The only advice I can give is to just dance, darling. I mean it. Go home, put on the worst guilty pleasure you know of, and dance your booty buns off. You’re without a doubt going to be the worst dancer you’ve ever seen, and that’s the point!

Trust me, my moves bring tears.


Have You Had Your Moment?!

Gay, Lesbian, Rant, Uncategorized

At the ripe age of 29, I was rocking out to some music in the living room, while also eating a muffin and waiting for my pants to dry. You know, the typical gay males afternoon. Or wait, maybe that’s just me. Anyone want to have a dance off? Anyway, back to the story. I mean THE story. It’s good. Stay tuned, and yes I typically eat muffins before I put pants on.

While the muffin consuming dance off was happening, I noticed my dog looking at me. If you have a dog, you know this look. Tilted head, ears up, tail nervously wagging while they try to figure out how they got adopted by you, it’s really great. Then it happened, it REALLY happened. Yep, I started laughing, then I started crying. I know what you’re thinking, and no. I’m not deranged, my dog just ripped one. Alright, that isn’t the highlight of this story, as much as I want it to be.

In all seriousness, it was in that moment I randomly and might I say finally, realized I was completely okay and utterly ecstatic that I was Gay. God, that didn’t catch that moment right. HEYYY, I’M GAYYY!! Okay, neither did that.Truthfully though, this was huge for me. I’ve known I was gay since high school, and up until this day, I just couldn’t bring myself to feel confident in who I was.
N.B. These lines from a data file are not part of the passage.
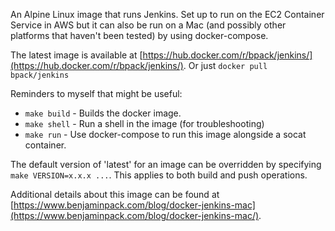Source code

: An Alpine Linux image that runs Jenkins. Set up to run on the EC2 Container Service in AWS but it can also be run on a Mac (and possibly other platforms that haven't been tested) by using docker-compose.

The latest image is available at [https://hub.docker.com/r/bpack/jenkins/](https://hub.docker.com/r/bpack/jenkins/). Or just `docker pull bpack/jenkins`

Reminders to myself that might be useful:

* `make build` - Builds the docker image.
* `make shell` - Run a shell in the image (for troubleshooting)
* `make run` - Use docker-compose to run this image alongside a socat container.

The default version of 'latest' for an image can be overridden by specifying `make VERSION=x.x.x ...`. This applies to both build and push operations.

Additional details about this image can be found at [https://www.benjaminpack.com/blog/docker-jenkins-mac](https://www.benjaminpack.com/blog/docker-jenkins-mac/).

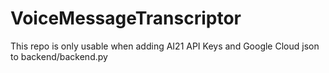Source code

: # VoiceMessageTranscriptor
This repo is only usable when adding AI21 API Keys and Google Cloud json to backend/backend.py
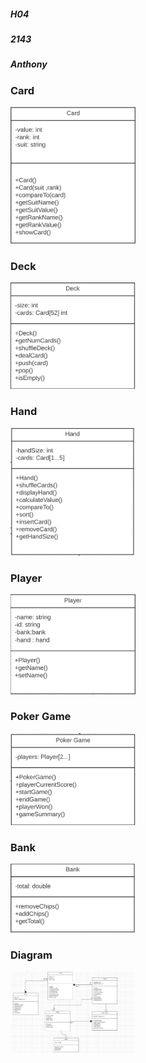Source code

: ##### H04
##### 2143
##### Anthony
                                
        
### Card

<img src="https://github.com/chrisganthony/2143-OOP-Anthony/blob/master/Assignments/H04/CARD%20pic.PNG?raw=true" width="200">

### Deck

<img src="https://github.com/chrisganthony/2143-OOP-Anthony/blob/master/Assignments/H04/DECK%20pic.PNG?raw=true" width="200">

### Hand

<img src="https://github.com/chrisganthony/2143-OOP-Anthony/blob/master/Assignments/H04/HAND%20pic.PNG?raw=true" width="200">

### Player

<img src="https://github.com/chrisganthony/2143-OOP-Anthony/blob/master/Assignments/H04/PLAYER%20pic.PNG?raw=true" width="200">

### Poker Game

<img src="https://github.com/chrisganthony/2143-OOP-Anthony/blob/master/Assignments/H04/POKER%20GAME%20pic.PNG?raw=true" width="200">

### Bank

<img src="https://github.com/chrisganthony/2143-OOP-Anthony/blob/master/Assignments/H04/BANK%20pic.PNG?raw=true" width="200">

### Diagram

<img src="https://github.com/chrisganthony/2143-OOP-Anthony/blob/master/Assignments/H04/DIAGRAM.PNG?raw=true" width = "200">
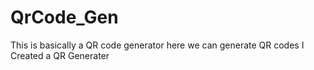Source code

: # QrCode_Gen
This is basically a QR code generator 
here we can generate QR codes
I Created a QR Generater
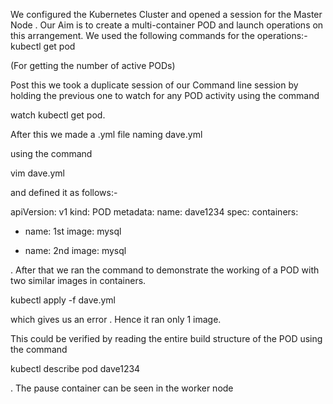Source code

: We configured the Kubernetes Cluster and opened a session for the Master Node .
Our Aim is to create a multi-container POD and launch operations on this arrangement.
We used the following commands for the operations:-
kubectl get pod

(For getting the number of active PODs)

Post this we took a duplicate session of our Command line session by holding the previous one to watch for any POD activity using the command

watch kubectl get pod.

After this we made a .yml file naming dave.yml

using the command 
 
vim dave.yml

and defined it as follows:-

apiVersion: v1
kind: POD
metadata:
  name: dave1234
 spec:
  containers:
   -  name: 1st
      image: mysql
      
   - name: 2nd
     image: mysql
     

. After that we ran the command to demonstrate the working of a POD with two similar images in containers.

 kubectl apply -f dave.yml
 
 which gives us an error . Hence it ran only 1 image.
 
 This could be verified by reading the entire build structure of the POD using the command
 
 kubectl describe pod dave1234
 
 . The pause container can be seen  in the worker node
This is where I really need to emphasize on the importance of doing your best to be confident in whoever you are despite the opinions and remarks you may get along the way. Go back and read that again. No, really. Again, and again, and again, until you’re just flat out annoyed with me. It’s cool. I can take it. I never want anyone to live without the confidence they deserve. You’re beautiful, rock that, and spread that into the world. We need it. Dance in your underwear, sing out of tune, and do it all without the least bit of hesitation.

So, YEP! That was the exact moment I stopped worrying about anyone finding out. Liberation, baby! Let me tell you! It was hilarious, and of all the memories I have, this one definitely takes the cake!

Moral of the story; Please be who you are without reservations and live life smiling and bringing joy to the world. You’ll be amazed at what happens.

Oh, and never trust dog farts. Yikes.